Addressing the upcoming G20 International Taxation Symposium, a webinar brought together economists, activists, and church representatives to explore how tax justice and reparations—as called for in the ecumenical Zacchaeus Tax (ZacTax) campaign—could help the world attain a just and sustainable recovery from the COVID-19 pandemic.
The pandemic has revealed huge imbalances in the capacity of countries to respond to the crisis, said Manuel ‘Butch’ Montes, senior advisor at the Society for International Development and a member of the Ecumenical Panel on the New International Financial and Economic Architecture initiative (NIFEA).
“Rich countries increased their public spending…while many developing country governments increased their foreign borrowing but spent much less on health response and economic mitigation,” he said. The result is that “while advanced countries are on the road to recovery, the crisis continues to deepen in poor countries.”
The situation calls for a “COVID-19 tax on the rich and large multinational corporations,” Montes argued.
“Given the situation of global economic inequality where the increase in wealth of the richest ten billionaires since the pandemic began is enough to lift everyone out of poverty as well as offer everyone a vaccine is evidence enough why we need a system of just taxation,” said Philip Vinod Peacock, WCRC executive secretary for justice and witness. “The wealth inequality gap is immoral and just taxation is one way to fix it.”
Sharing reparatory models of tax and economic justice, Priya Lukka, an economist and researcher at Goldsmiths University, underlined the need for “land distribution, a global tax on wealth, a global minimum wage, and a global public health tax.”
Adetola Onamade and Marina Tricks, student activists who have sued the United Kingdom government for failing to meet obligations under the Paris Agreement, pointed out that the pandemic does not exist in a vacuum. Systemic challenges such as widening inequality and runaway climate change are rooted in colonial legacies of exploitation and extractivism, they said.
Reparations are key to recovery. It must “not only be a noun but a verb,” said Onamade. Making reparations would “bring repair and health to our communities,” added Tricks.
Though it is impossible to truly account for climate-related loss and damage, Frances Namoumou from the Pacific Conference of Churches expressed that “climate reparations for the loss of land, community resources and traditional knowledge” are vital for a just and sustainable recovery.
Justin Thacker, of the Church Action for Tax Justice, shared practical tips in advocating for tax justice. He underlined that “commitment is incredibly important.” The ZacTax campaign “is not a quick win…we must be in it for the long haul.”
The webinar also launched the ZacTax Toolkit. The toolkit is aimed at supporting churches in their advocacy for an overhaul of the tax system and for reparations, and will be available for free download soon.

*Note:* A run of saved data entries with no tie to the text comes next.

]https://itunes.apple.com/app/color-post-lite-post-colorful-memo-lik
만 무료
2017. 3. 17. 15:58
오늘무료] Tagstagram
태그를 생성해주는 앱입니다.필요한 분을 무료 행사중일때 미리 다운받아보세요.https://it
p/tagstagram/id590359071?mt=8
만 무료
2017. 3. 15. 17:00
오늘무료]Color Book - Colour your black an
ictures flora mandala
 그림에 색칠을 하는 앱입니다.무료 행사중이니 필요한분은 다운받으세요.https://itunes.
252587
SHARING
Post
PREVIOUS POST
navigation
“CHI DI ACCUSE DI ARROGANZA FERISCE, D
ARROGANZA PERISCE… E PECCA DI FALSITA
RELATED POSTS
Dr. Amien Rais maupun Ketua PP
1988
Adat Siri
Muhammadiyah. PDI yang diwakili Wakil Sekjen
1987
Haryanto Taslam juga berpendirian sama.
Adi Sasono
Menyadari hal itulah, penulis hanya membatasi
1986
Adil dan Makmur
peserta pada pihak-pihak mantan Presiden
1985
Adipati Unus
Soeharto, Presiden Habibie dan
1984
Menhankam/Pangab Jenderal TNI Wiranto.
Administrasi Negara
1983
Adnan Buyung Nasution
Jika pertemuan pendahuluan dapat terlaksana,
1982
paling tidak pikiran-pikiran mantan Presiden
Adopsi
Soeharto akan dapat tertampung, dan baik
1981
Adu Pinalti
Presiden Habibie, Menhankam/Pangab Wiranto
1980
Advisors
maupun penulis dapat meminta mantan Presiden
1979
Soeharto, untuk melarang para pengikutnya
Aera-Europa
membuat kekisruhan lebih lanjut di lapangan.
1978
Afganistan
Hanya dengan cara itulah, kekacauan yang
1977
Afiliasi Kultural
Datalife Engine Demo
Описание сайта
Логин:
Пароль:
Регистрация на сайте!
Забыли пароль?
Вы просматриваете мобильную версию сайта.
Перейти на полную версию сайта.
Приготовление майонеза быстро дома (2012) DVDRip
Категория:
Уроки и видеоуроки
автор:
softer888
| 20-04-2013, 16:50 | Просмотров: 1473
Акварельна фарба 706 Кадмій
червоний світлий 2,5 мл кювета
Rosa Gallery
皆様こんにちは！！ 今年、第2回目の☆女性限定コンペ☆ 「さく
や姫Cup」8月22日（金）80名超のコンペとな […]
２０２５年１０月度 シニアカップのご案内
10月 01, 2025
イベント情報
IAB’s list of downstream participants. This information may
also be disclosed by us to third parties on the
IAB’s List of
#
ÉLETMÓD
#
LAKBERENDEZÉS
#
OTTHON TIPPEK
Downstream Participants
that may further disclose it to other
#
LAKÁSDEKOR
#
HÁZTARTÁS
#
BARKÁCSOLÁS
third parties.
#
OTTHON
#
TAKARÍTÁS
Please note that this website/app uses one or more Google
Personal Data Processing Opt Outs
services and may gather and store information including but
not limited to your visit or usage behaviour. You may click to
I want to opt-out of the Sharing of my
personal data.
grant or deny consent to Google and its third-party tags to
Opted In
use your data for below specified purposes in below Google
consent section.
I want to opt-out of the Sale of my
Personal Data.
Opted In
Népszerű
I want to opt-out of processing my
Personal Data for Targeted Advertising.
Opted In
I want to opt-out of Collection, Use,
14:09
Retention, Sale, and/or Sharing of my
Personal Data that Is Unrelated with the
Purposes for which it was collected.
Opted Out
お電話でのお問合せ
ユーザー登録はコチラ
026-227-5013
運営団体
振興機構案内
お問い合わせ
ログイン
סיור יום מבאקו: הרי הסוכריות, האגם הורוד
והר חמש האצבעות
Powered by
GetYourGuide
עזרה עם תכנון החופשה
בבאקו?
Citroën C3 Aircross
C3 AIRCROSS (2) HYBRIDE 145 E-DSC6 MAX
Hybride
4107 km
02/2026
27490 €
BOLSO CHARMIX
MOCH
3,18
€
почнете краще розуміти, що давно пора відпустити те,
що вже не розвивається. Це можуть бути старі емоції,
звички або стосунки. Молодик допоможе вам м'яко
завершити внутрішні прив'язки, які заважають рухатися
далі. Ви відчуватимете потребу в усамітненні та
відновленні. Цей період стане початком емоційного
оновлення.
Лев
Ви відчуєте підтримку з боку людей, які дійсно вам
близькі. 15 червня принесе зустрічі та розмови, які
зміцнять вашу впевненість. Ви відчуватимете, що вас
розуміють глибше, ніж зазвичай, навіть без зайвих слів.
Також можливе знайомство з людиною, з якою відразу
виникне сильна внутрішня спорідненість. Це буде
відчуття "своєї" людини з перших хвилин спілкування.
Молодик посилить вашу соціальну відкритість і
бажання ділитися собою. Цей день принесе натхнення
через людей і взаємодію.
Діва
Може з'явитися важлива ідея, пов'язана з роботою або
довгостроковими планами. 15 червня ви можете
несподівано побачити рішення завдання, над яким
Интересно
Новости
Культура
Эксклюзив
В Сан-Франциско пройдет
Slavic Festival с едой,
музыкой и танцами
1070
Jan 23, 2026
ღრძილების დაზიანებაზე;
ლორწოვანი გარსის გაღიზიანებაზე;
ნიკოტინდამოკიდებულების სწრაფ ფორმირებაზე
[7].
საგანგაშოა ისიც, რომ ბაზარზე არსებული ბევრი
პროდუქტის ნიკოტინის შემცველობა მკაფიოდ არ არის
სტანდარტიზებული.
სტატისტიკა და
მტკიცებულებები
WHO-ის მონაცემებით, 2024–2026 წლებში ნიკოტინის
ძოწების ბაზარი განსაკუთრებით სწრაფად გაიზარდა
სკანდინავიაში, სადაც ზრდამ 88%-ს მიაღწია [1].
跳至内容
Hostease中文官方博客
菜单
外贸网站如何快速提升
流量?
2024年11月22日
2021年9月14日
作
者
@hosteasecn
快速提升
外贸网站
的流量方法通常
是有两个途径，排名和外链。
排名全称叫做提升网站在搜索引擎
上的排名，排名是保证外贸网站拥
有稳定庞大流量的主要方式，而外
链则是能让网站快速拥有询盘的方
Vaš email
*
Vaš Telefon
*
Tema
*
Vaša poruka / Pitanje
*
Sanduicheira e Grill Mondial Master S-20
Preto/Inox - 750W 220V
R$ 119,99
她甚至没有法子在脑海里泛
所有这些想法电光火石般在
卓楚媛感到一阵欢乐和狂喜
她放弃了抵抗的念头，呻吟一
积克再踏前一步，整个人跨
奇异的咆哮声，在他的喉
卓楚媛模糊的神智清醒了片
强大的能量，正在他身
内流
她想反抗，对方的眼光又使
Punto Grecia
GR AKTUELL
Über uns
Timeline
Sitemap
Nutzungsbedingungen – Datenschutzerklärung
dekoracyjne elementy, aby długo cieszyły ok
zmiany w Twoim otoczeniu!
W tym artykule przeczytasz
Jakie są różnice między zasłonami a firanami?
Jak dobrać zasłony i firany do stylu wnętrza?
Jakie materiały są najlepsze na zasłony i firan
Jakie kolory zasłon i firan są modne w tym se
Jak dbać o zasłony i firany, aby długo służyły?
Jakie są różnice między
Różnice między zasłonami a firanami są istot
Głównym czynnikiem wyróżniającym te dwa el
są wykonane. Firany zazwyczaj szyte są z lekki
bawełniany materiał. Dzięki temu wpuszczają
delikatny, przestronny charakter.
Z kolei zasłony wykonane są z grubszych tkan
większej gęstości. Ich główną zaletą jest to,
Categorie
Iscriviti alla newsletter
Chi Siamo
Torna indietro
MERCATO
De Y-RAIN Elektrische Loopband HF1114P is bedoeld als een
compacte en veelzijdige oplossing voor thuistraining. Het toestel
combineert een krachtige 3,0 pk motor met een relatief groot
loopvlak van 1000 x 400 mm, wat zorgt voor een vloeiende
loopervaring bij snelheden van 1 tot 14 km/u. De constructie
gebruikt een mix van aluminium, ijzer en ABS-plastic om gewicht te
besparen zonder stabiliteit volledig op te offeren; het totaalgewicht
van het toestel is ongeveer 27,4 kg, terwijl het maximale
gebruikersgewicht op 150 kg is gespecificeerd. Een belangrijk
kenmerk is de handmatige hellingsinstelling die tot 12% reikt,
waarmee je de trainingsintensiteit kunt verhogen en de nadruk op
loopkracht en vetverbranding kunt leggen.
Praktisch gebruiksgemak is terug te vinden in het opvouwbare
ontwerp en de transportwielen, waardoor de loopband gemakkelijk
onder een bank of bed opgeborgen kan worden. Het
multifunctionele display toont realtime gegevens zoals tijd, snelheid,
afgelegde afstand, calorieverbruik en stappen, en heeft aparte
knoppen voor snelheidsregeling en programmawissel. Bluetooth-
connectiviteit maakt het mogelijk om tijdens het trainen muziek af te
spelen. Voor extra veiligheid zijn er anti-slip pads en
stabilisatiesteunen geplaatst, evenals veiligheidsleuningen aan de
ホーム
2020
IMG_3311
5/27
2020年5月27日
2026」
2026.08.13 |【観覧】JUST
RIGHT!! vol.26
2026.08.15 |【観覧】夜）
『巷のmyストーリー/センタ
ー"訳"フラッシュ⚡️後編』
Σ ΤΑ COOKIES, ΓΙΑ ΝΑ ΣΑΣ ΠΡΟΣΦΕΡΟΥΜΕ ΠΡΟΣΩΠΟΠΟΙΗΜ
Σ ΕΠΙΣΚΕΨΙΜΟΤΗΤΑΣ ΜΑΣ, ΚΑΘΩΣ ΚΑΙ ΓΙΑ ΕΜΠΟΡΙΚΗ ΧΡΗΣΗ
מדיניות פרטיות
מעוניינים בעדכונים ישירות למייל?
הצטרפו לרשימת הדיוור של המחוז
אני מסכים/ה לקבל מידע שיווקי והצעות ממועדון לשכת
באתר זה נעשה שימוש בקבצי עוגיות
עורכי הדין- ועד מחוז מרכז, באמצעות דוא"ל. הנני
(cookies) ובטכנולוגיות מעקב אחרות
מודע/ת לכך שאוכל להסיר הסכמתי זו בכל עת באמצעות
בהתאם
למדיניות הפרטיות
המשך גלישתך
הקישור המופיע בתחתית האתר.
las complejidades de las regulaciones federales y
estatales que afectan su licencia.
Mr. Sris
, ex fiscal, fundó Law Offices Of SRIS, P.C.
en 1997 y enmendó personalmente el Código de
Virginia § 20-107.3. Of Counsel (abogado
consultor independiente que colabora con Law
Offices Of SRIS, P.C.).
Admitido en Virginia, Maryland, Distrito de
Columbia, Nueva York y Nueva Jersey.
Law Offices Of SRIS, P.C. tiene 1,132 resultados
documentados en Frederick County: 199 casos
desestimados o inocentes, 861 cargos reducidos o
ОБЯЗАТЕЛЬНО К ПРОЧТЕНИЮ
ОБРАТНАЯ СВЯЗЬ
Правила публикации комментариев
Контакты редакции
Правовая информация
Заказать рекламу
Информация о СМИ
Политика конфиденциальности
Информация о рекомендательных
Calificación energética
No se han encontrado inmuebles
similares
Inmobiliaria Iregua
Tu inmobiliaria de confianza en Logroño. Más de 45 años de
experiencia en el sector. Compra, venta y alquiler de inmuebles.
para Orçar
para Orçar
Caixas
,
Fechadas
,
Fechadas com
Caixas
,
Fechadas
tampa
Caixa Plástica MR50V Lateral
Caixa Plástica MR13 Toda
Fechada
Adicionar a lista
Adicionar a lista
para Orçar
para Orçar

The webinar was moderated by Gordon Cowans, former moderator of the United Church of Jamaica and the Cayman Islands, and closed by Gorden Simango of the All Africa Conference of Churches.
The webinar, held 25 June, was co-organised by the Council for World Mission, Lutheran World Federation, World Communion of Reformed Churches, World Council of Churches, and World Methodist Council as part of the New International Financial and Economic Architecture initiative.